**EXERCISE AIM**
Return every line of the data that contains the string "Inhalte".

=== DATA SHOWN ===

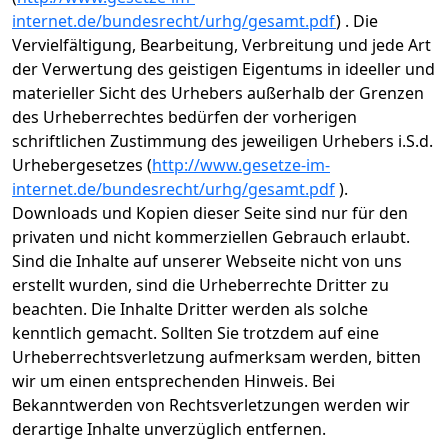
internet.de/bundesrecht/urhg/gesamt.pdf
) . Die
Vervielfältigung, Bearbeitung, Verbreitung und jede Art
der Verwertung des geistigen Eigentums in ideeller und
materieller Sicht des Urhebers außerhalb der Grenzen
des Urheberrechtes bedürfen der vorherigen
schriftlichen Zustimmung des jeweiligen Urhebers i.S.d.
Urhebergesetzes (
http://www.gesetze-im-
internet.de/bundesrecht/urhg/gesamt.pdf
).
Downloads und Kopien dieser Seite sind nur für den
privaten und nicht kommerziellen Gebrauch erlaubt.
Sind die Inhalte auf unserer Webseite nicht von uns
erstellt wurden, sind die Urheberrechte Dritter zu
beachten. Die Inhalte Dritter werden als solche
kenntlich gemacht. Sollten Sie trotzdem auf eine
Urheberrechtsverletzung aufmerksam werden, bitten
wir um einen entsprechenden Hinweis. Bei
Bekanntwerden von Rechtsverletzungen werden wir
derartige Inhalte unverzüglich entfernen.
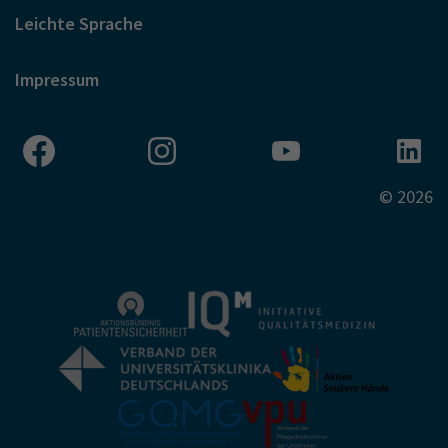
Leichte Sprache
Impressum
© 2026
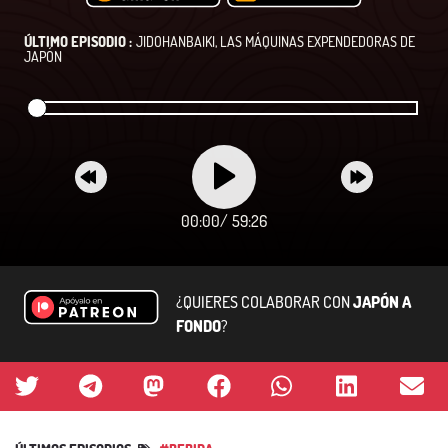
ÚLTIMO EPISODIO :
JIDOHANBAIKI, LAS MÁQUINAS EXPENDEDORAS DE
JAPÓN
00:00
/
59:26
¿QUIERES COLABORAR CON
JAPÓN A
FONDO
?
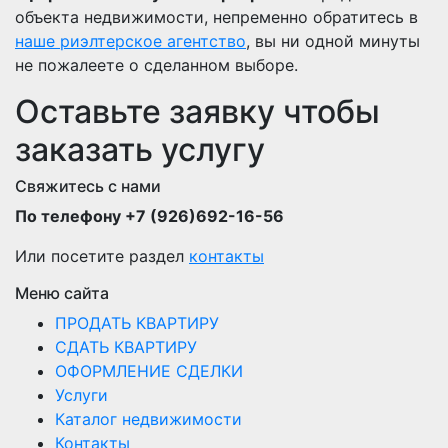
объекта недвижимости, непременно обратитесь в
наше риэлтерское агентство
, вы ни одной минуты
не пожалеете о сделанном выборе.
Оставьте заявку чтобы
заказать услугу
Свяжитесь с нами
По телефону +7 (926)692-16-56
Или посетите раздел
контакты
Меню сайта
ПРОДАТЬ КВАРТИРУ
СДАТЬ КВАРТИРУ
ОФОРМЛЕНИЕ СДЕЛКИ
Услуги
Каталог недвижимости
Контакты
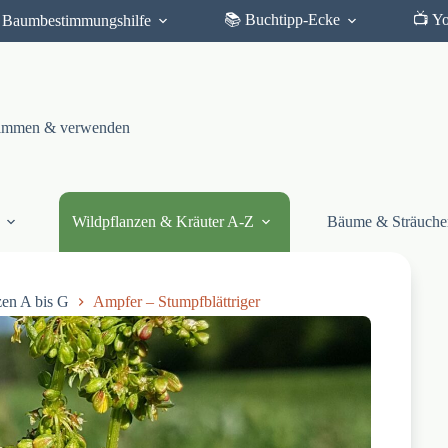
📚 Buchtipp-Ecke
📺 Y
Baumbestimmungshilfe
stimmen & verwenden
Wildpflanzen & Kräuter A-Z
Bäume & Sträuche
zen A bis G
Ampfer – Stumpfblättriger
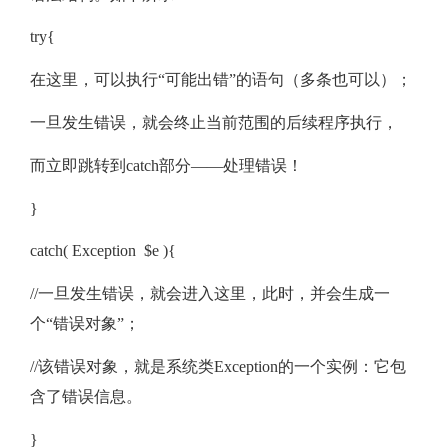
try{
在这里，可以执行“可能出错”的语句（多条也可以）；
一旦发生错误，就会终止当前范围的后续程序执行，
而立即跳转到catch部分——处理错误！
}
catch( Exception $e ){
//一旦发生错误，就会进入这里，此时，并会生成一
个“错误对象”；
//该错误对象，就是系统类Exception的一个实例：它包
含了错误信息。
}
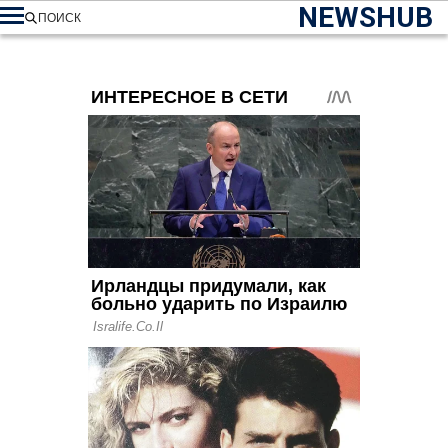
NEWSHUB
ПОИСК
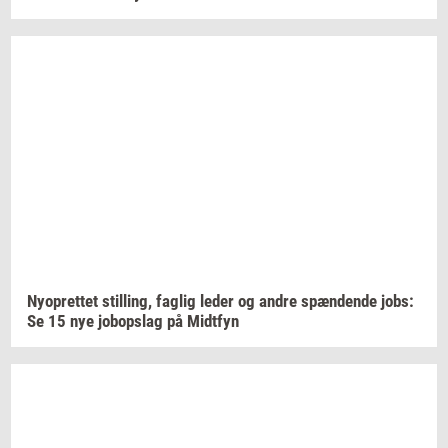
Ny­op­ret­tet
stil­ling,
fag­lig
leder og andre
spæn­den­de
jobs:
Se 15 nye
jo­bop­slag
på
Midt­fyn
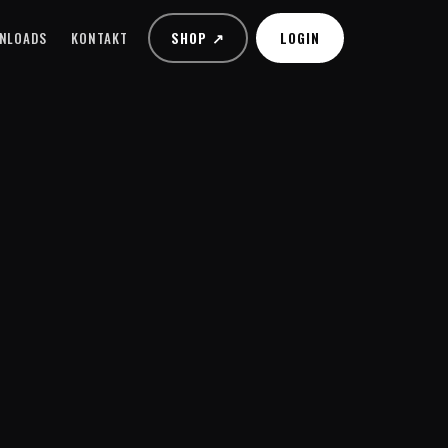
SHOP ↗
LOGIN
NLOADS
KONTAKT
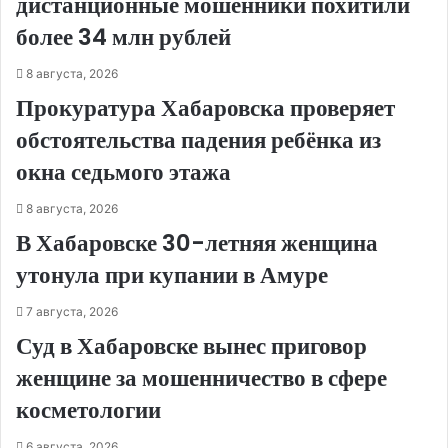
дистанционные мошенники похитили
более 34 млн рублей
8 августа, 2026
Прокуратура Хабаровска проверяет
обстоятельства падения ребёнка из
окна седьмого этажа
8 августа, 2026
В Хабаровске 30-летняя женщина
утонула при купании в Амуре
7 августа, 2026
Суд в Хабаровске вынес приговор
женщине за мошенничество в сфере
косметологии
6 августа, 2026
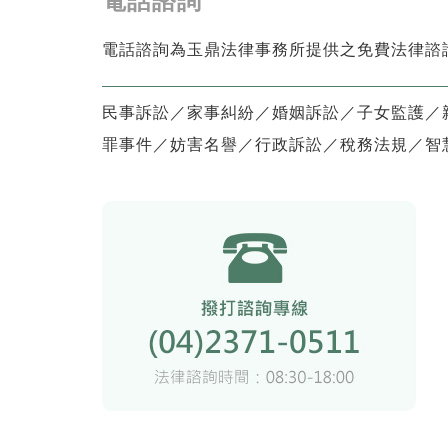
電話諮詢
電話諮詢為玉鼎法律事務所提供之免費法律諮
民事訴訟／家事糾紛／婚姻訴訟／子女監護／
罪事件／妨害名譽／行政訴訟／稅務法規／智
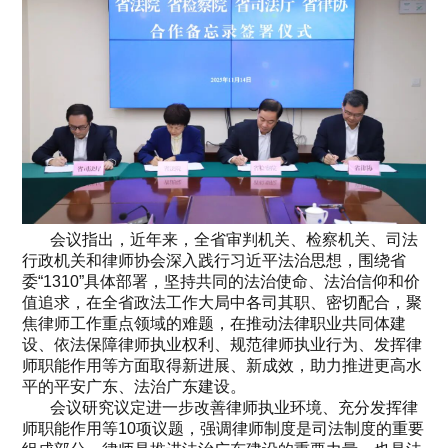
会议指出，近年来，全省审判机关、检察机关、司法
行政机关和律师协会深入践行习近平法治思想，围绕省
委“1310”具体部署，坚持共同的法治使命、法治信仰和价
值追求，在全省政法工作大局中各司其职、密切配合，聚
焦律师工作重点领域的难题，在推动法律职业共同体建
设、依法保障律师执业权利、规范律师执业行为、发挥律
师职能作用等方面取得新进展、新成效，助力推进更高水
平的平安广东、法治广东建设。
会议研究议定进一步改善律师执业环境、充分发挥律
师职能作用等10项议题，强调律师制度是司法制度的重要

===

**PROBLEM SOLUTION**
Sind die Inhalte auf unserer Webseite nicht von uns
beachten. Die Inhalte Dritter werden als solche
derartige Inhalte unverzüglich entfernen.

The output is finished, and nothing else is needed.